Часто ловил я на себе её пытливый, вдумчивый взгляд. Будто что-то хотела разглядеть во мне. Нередко она ставила мне трояк за грамматику и при этом читала моё сочинение перед классом. Душевно читала, с оттенками. В результате появлялась в тетради оценка в виде дроби в пять третьих. Я делил в уме пять на три и не натягивал даже двойки. Но я любил её уроки литературы, совершенно не похожие на школьную рутину. Свободные, с полетом фантазии и одновременно проникновенные. Кто знает, если бы не она, моя учительница, стала бы русская литература оберегом моей души.
«Обдумывание» книги
Перечитываю «Перекати-поле». Останавливаюсь на «Слезах». Думаю: всего три строки, но какие! После таких строк и помереть не жалко.
Подскакивает внучка.
— Дед, ты что читаешь?
— Книгу.
— Ну а кто её написал, книгу эту?
— Назаров.
— А он какой?
— В каком смысле?
— Ну, грустный, смешной?
Застала врасплох, с трудом подбираю что-то отдаленное:
— Он вдумчивый.
— Дед, хватит вдумываться. Пойдем, попрыгаем.
Хватает скакалку и начинает прыгать. Запыхавшись, протягивает мне.
— Теперь ты. Давай кто дольше.
— Внученька, дед стар уже для таких попрыгушек.

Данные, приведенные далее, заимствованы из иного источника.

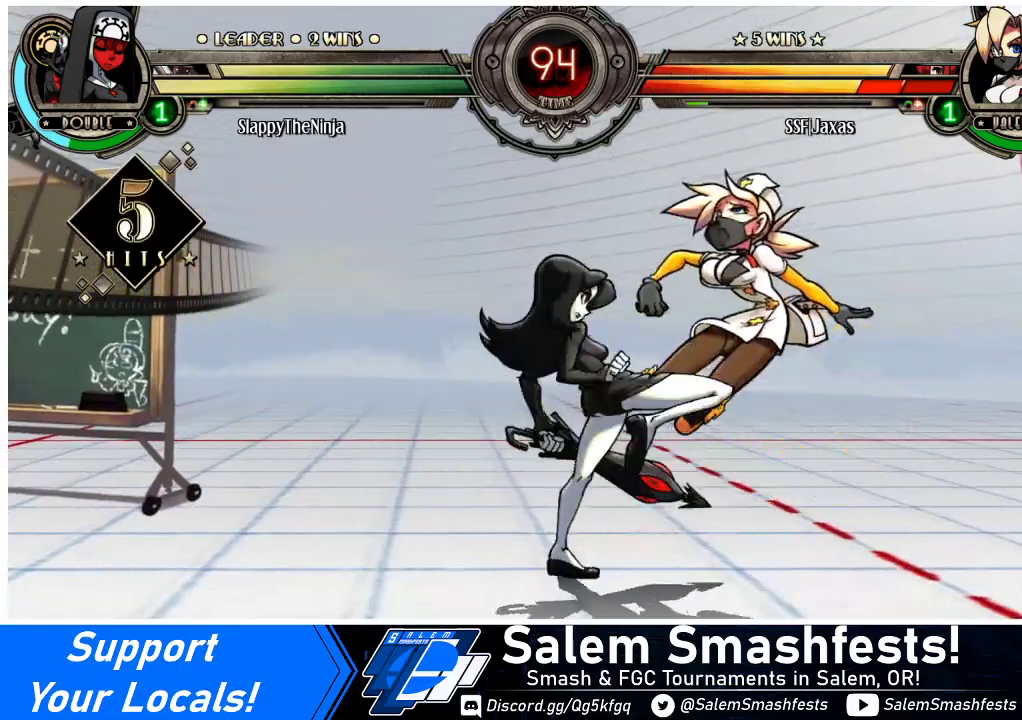
{"buttons": ["DPAD_RIGHT"], "events": [[133, "DPAD_DOWN", "up"]]}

Это бабушка. Вяжет внучке обновку и поглядывает одним глазом за нами.
— Тогда давай, разминайся, — не унимается дитя.
— Как это? – пытаюсь выяснить я.
— А вот так! – машет руками и ногами.
Пока я машу, она выставляет стулья в ряд.
— Хватит разминаться, делай как я, — и по-пластунски ползет под стульями.
Опускаюсь на пол, ползу вслед за ней, думаю: а какой он, действительно? вдумчивый, краткий, неохватный, глубинный, проникновенный?
— Сонечка, у деда кровь к лицу прилила, пожалей его, пусть отдохнёт, — роняет всевидящая бабушка.
Внучка, вздохнув:
— Отдохни, дед.
Возвращаюсь к книге, вчитываюсь. В башке козами скачут дифирамбы. Гоню прочь, вчитываюсь. Неслышно подходит жена:
— Ну что же ты глаза опять портишь у этого компьютера. Пошел бы и взял в библиотеке.
— В библиотеке нет.
— Ну так пойди в книжную лавку, здоровье дороже.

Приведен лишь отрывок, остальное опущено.